▶ [Задание] Отредактируйте фрагмент текста о смысле произведения искусства: перепишите его от слов "Не поддается этот" до слов "это заблуждение невозможным." включительно, заменив "сциентизм" на "наукообразие".

ЖАНРЫ

Эмбриология поэзии
Шрифт:

Ю. М. Лотман в начале второй своей книги («Структура». С. 19) предложил отлично сформулированное и кажущееся верным, на первый взгляд, определение искусства; или произведения искусства, или, как он выражается, «художественного текста»: «сложно построенный смысл»; с прибавкой: «все его элементы смысловые». Нет, не все. Есть и элементы несмысловые, как например метрический остов стиха, в отличие от особых ритмических вариаций данного стихотворения; или пропорциональность здания, в отличие от индивидуально выразительных его пропорций. Смысл не построен, а выражен; построено то, что выражает этот смысл. Оттого и возможно постройку в ее структуре описать, структуру эту тем пониманием, которым понимают структуры понять, а выраженного смысла не услышать, не увидеть. Понимается он непосредственно, «интуитивно» (хоть и далеко не всегда сразу), оттого я эти два глагола тут и применил; но пересказу этот смысл не поддается, хоть и думаем мы о нем и говорим. И по тому, как мы о нем говорим нередко бывает видно, поняли мы его или не поняли.

Не поддается этот смысл пересказу, оттого что нельзя его отделить от самого произведения, от его формы, как говорили прежде, от его структуры, как говорят теперь (более правильно, оттого что в структуру входит и почти все то, что прежде называли содержанием — повествования, например, или небеспредметной живописи). Неотделимость, однако, возможно понимать — и даже неверно понимать — по–разному. Думаю, что и Лотман, и Якобсон, и большинство современных исследователей искусства и литературы пони мае! ее неверно, — хоть и не одинаково, и не в одинаковой степени неверно. Задержусь на этом слегка: здесь источник всех заблуждений, в том числе и основного, характеризуемого мною как сциентизм, или как его самая распространенная разновидность, лингвистицизм. Правильное понимание неотделимости, о которой идет речь, сделало бы это заблуждение невозможным.

▶ [Исходные данные]
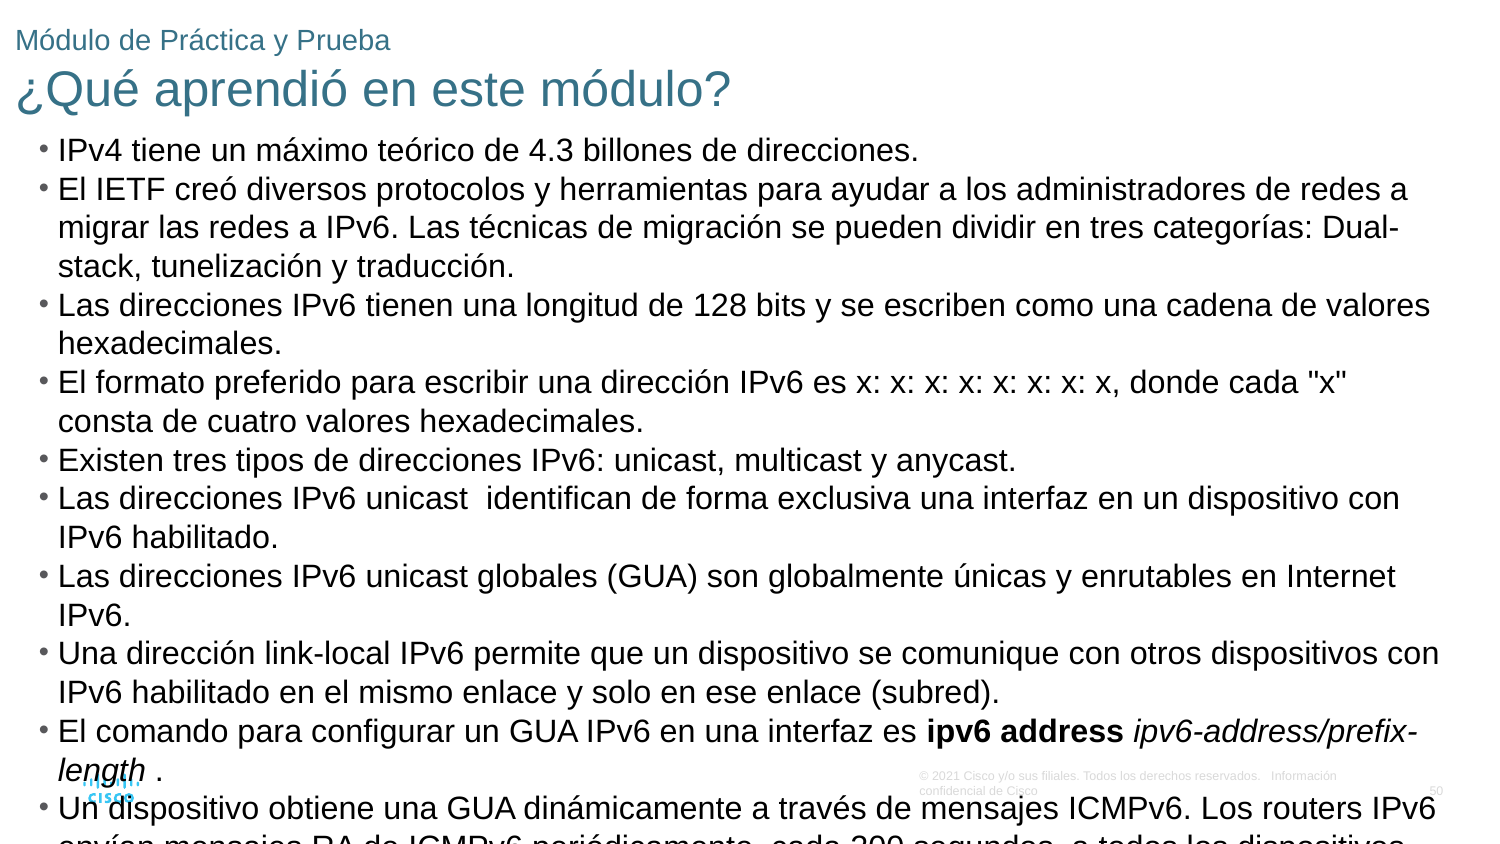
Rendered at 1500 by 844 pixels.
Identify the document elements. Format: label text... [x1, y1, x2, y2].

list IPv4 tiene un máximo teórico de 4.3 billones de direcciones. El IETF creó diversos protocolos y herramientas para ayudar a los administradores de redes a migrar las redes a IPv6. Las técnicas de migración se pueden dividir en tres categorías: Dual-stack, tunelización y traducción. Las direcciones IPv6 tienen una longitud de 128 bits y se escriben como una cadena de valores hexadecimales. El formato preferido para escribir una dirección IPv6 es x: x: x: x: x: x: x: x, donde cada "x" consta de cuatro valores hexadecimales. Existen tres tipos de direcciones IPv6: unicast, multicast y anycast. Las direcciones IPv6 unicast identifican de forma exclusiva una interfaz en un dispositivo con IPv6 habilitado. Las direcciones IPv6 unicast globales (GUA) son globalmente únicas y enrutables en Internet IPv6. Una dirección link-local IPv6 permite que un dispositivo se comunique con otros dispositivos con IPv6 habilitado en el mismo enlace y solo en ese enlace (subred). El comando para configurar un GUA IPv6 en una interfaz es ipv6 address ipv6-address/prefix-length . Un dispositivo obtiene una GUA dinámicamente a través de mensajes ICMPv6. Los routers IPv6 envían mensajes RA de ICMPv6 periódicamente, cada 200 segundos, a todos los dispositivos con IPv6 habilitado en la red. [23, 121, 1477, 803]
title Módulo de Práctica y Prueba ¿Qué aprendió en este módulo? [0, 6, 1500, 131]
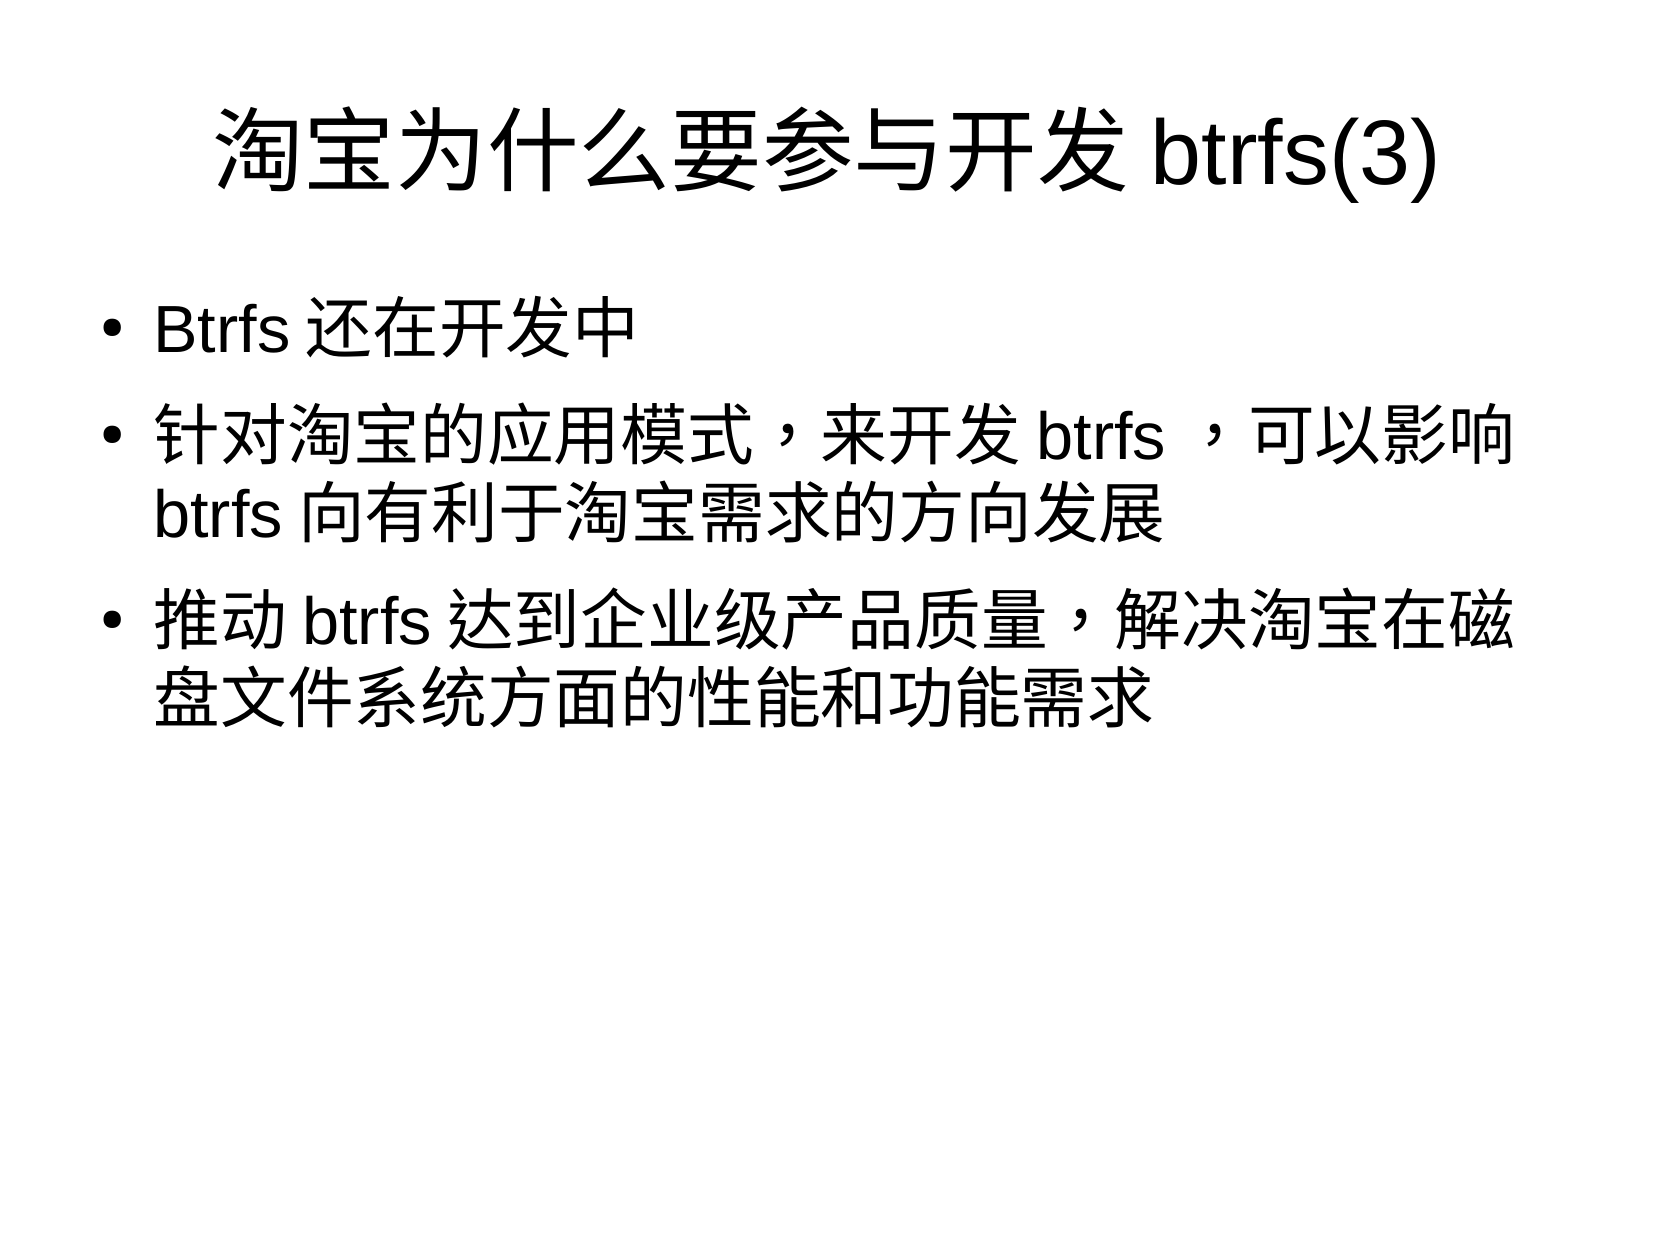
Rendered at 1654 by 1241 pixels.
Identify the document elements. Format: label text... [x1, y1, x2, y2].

▶ [Результат]
Не поддается этот смысл пересказу, оттого что нельзя его отделить от самого произведения, от его формы, как говорили прежде, от его структуры, как говорят теперь (более правильно, оттого что в структуру входит и почти все то, что прежде называли содержанием — повествования, например, или небеспредметной живописи). Неотделимость, однако, возможно понимать — и даже неверно понимать — по–разному. Думаю, что и Лотман, и Якобсон, и большинство современных исследователей искусства и литературы пони мае! ее неверно, — хоть и не одинаково, и не в одинаковой степени неверно. Задержусь на этом слегка: здесь источник всех заблуждений, в том числе и основного, характеризуемого мною как наукообразие, или как его самая распространенная разновидность, лингвистицизм. Правильное понимание неотделимости, о которой идет речь, сделало бы это заблуждение невозможным.